--- TEXT PASSAGE ---
++++++++
Mass Production: 1903

Mass Production: 1903

November 1903. "Assembling room, Leland & Faulconer Manufacturing Co., Detroit. Men working in foundry and machine shop that produced automobile engines and merged with Cadillac Motor Co. in 1905." 8x10 inch dry plate glass negative, Detroit Publishing Company. View full size.

 

'03 Cadillac engine

The basic casting, which you can see pretty well in the picture on Shorpy, and what the Cadillac single looked like when complete.

Coat hooks

The coat hooks seem pretty high but I notice that they appear to be attached to a long board with a handle at the bottom, so my guess is that you put your coat and hat on the hook then hung the board up on the post.

Mass production sans Henry Ford

The name of Henry Leland is very important in the early history of American automobiles. The Cadillac Motor Co. started life as the Henry Ford Manufacturing Company in 1899, with a very young Henry Ford as the main inventor and engineer. At that stage of life, Ford was more interested in racing and testing concepts that would later be used in his cars, so he left the company and moved on to form the Ford Motor Company in 1903. Leland was left in charge of the company, and it was he who renamed it as the Cadillac Motor Co. Then he too left the company to form the Leland and Faulconer Manufacturing Co.
++++++++
--- DATASET SECTION ---
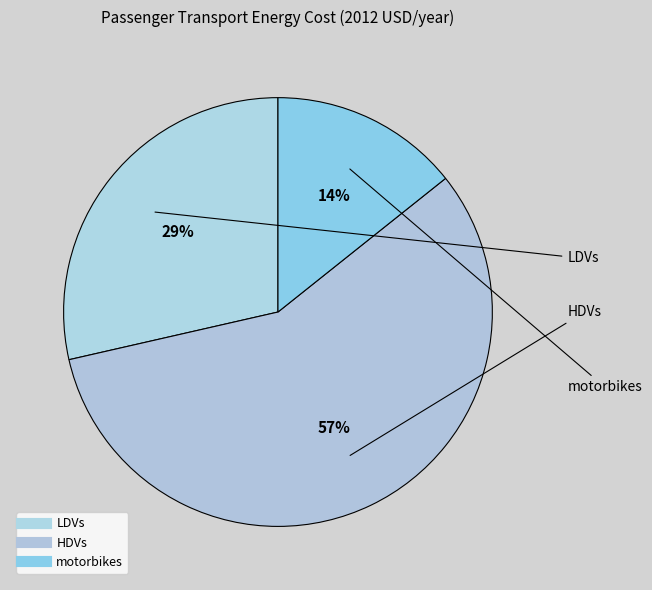

Count the number of slices in the pie.

3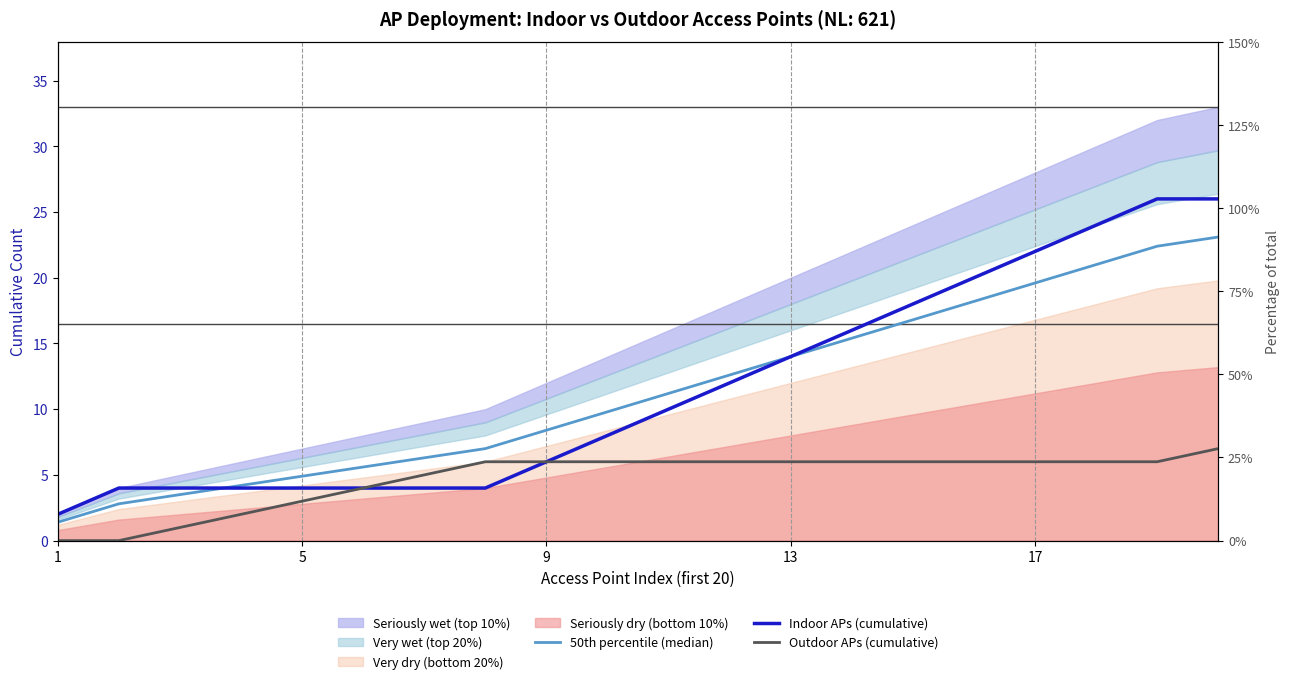

True or false: 50th percentile (median) and Outdoor APs (cumulative) intersect in this chart.

False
++++++++
--- TASK SET ---
A. Write out the part of the 1903 mass production page from "The coat hooks" up to and including "and Faulconer Manufacturing Co.".
B. Using the 1903 mass production page, state whether each statement agrees with it, answering yes or no and quoting the deciding words: (i) The photograph comes from an 8x10 inch dry plate glass negative. (ii) Henry Ford left to form the Ford Motor Company in 1905. (iii) The coat hooks appear to be attached to a long board with a handle at the bottom.

--- EXPECTED RESULTS ---
A.
The coat hooks seem pretty high but I notice that they appear to be attached to a long board with a handle at the bottom, so my guess is that you put your coat and hat on the hook then hung the board up on the post.

Mass production sans Henry Ford

The name of Henry Leland is very important in the early history of American automobiles. The Cadillac Motor Co. started life as the Henry Ford Manufacturing Company in 1899, with a very young Henry Ford as the main inventor and engineer. At that stage of life, Ford was more interested in racing and testing concepts that would later be used in his cars, so he left the company and moved on to form the Ford Motor Company in 1903. Leland was left in charge of the company, and it was he who renamed it as the Cadillac Motor Co. Then he too left the company to form the Leland and Faulconer Manufacturing Co.

B.
(i) Yes: "8x10 inch dry plate glass negative"
(ii) No: "moved on to form the Ford Motor Company in 1903"
(iii) Yes: "they appear to be attached to a long board with a handle at the bottom"